Business16.12.2009

Microsoft gives Windows users a browser choice

Under the terms of the deal with regulators, Microsoft will avoid further EU fines if it provides a pop-up screen that lets European users – from March – replace Microsoft’s Internet Explorer or add another browser such as Mozilla’s Firefox, or Google’s Chrome.

This will also allow computer manufacturers to ship PCs without Internet Explorer in Europe.

“Millions of European consumers will benefit from this decision by having a free choice about which web browser they use,” said EU Competition Commissioner Neelie Kroes.

“Such choice will not only serve to improve people’s experience of the internet now but also act as an incentive for web browser companies to innovate and offer people better browsers in the future,” Kroes added.

Microsoft has been warned though that it can be fined up to 10 percent of yearly global turnover without regulators having to prove their case if the company doesn’t stick to this commitment for the next five years.

The deal ends over a decade of EU antitrust action against the world’s biggest software company that has already paid €1.7 billion in fines.

In January, the EU charged Microsoft with monopoly abuse for tying its browser, Internet Explorer to the Windows operating system software used on most desktop computers – this, they said, was an “artificial distribution advantage” that rivals didn’t have.

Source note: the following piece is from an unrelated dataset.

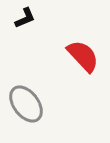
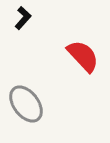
black L-shape: moved 2 px left; rotated 25 degrees counterclockwise
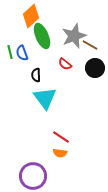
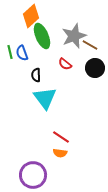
purple circle: moved 1 px up
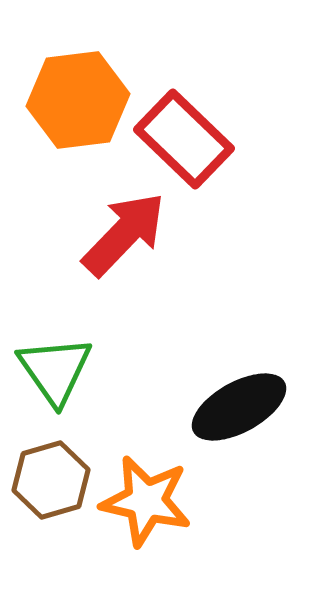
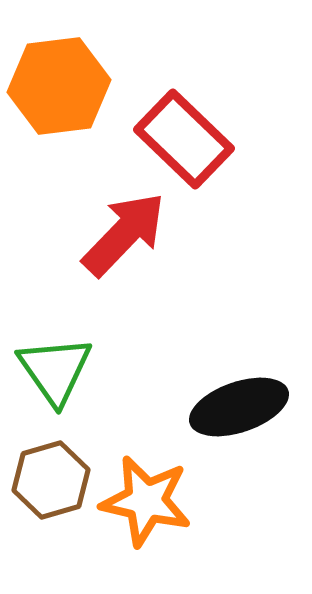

The EU said Monday that a pop-up choice screen would eliminate those concerns when it is downloaded as an automatic update to all users of Windows XP, Windows Vista and Windows 7 in Europe who have Internet Explorer set as their default browser. Other users will be asked if they want it.

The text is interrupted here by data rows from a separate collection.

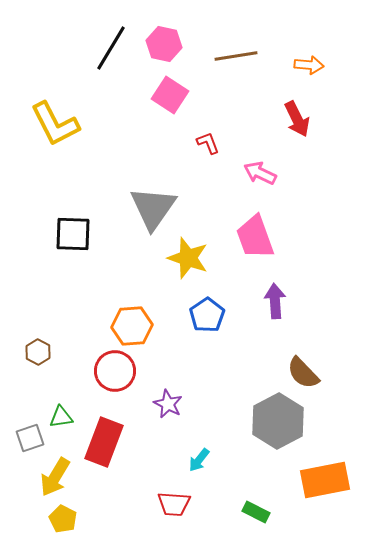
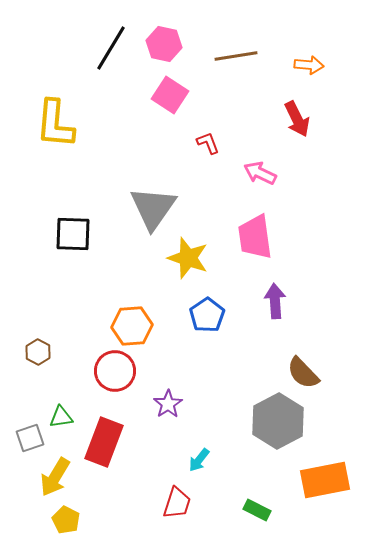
yellow L-shape: rotated 32 degrees clockwise
pink trapezoid: rotated 12 degrees clockwise
purple star: rotated 12 degrees clockwise
red trapezoid: moved 3 px right, 1 px up; rotated 76 degrees counterclockwise
green rectangle: moved 1 px right, 2 px up
yellow pentagon: moved 3 px right, 1 px down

The choice screen will list the 12 most-widely used Web browsers running on Windows – listing five prominently. Users can pick and download one or several of them, choosing from Apple’s Safari, Google’s Chrome, Microsoft’s Internet Explorer, Mozilla’s Firefox, Opera, AOL, Maxthon, K-Meleon, Flock, Avant Browser, Sleipnir and Slim Browser.

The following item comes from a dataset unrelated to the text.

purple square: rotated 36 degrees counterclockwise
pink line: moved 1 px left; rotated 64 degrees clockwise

Some 100 million computers will likely display the screen by mid-March and around 30 million new computers will show it over the next five years, the EU said.

People can keep Internet Explorer if they want – but they will for the first time be exposed to other browsers, providing a massive new audience to many smaller browser makers.

The choice of browsers will be updated every six months on the basis of several independent sources of market share information.

Microsoft will report back regularly to the European Commission, starting in six month’s time, on how the rollout of the screen is going – and could make changes if the EU asks. The EU is also able to review the entire deal at the end of 2011.

Microsoft will also provide more information to help software developers make products compatible with Windows, Windows Server, Office, Exchange and SharePoint and will publish what the EU says is an “improved version” of an offer that Microsoft first made in July.

The EU says it has an antitrust investigation still open into whether Microsoft is holding back some of the key data that developers need to make products that work with its market-leading software.

Regulators said they welcomed Microsoft’s move but that it was still “informal” and wouldn’t shut down its own probe. But they offered some hope saying they would “carefully monitor the impact” of the deal on the market and take the results into account for their own case.